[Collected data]
####################
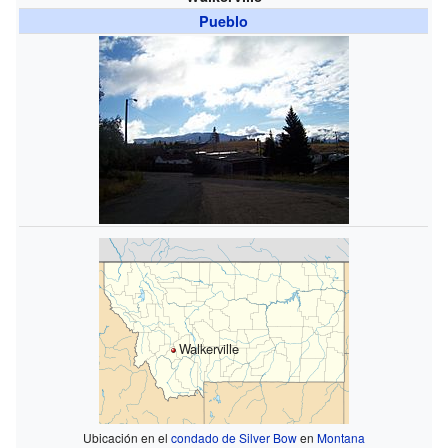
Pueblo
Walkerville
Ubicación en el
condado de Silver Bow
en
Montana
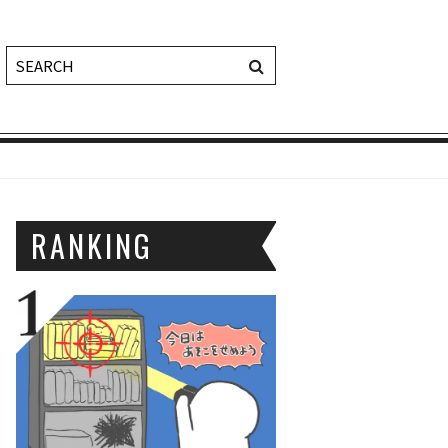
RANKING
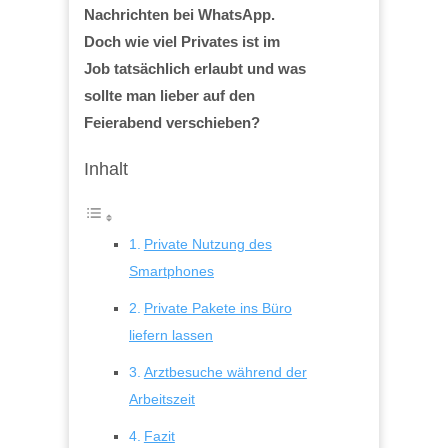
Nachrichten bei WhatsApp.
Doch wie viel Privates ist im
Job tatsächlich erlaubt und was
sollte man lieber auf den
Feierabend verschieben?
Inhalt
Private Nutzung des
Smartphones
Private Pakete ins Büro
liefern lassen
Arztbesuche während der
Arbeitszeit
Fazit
####################
Instruction => Return all the records above exactly, pictures omitted.

Result below =>
Pueblo
Walkerville
Ubicación en el
condado de Silver Bow
en
Montana
RANKING
Nachrichten bei WhatsApp.
Doch wie viel Privates ist im
Job tatsächlich erlaubt und was
sollte man lieber auf den
Feierabend verschieben?
Inhalt
Private Nutzung des
Smartphones
Private Pakete ins Büro
liefern lassen
Arztbesuche während der
Arbeitszeit
Fazit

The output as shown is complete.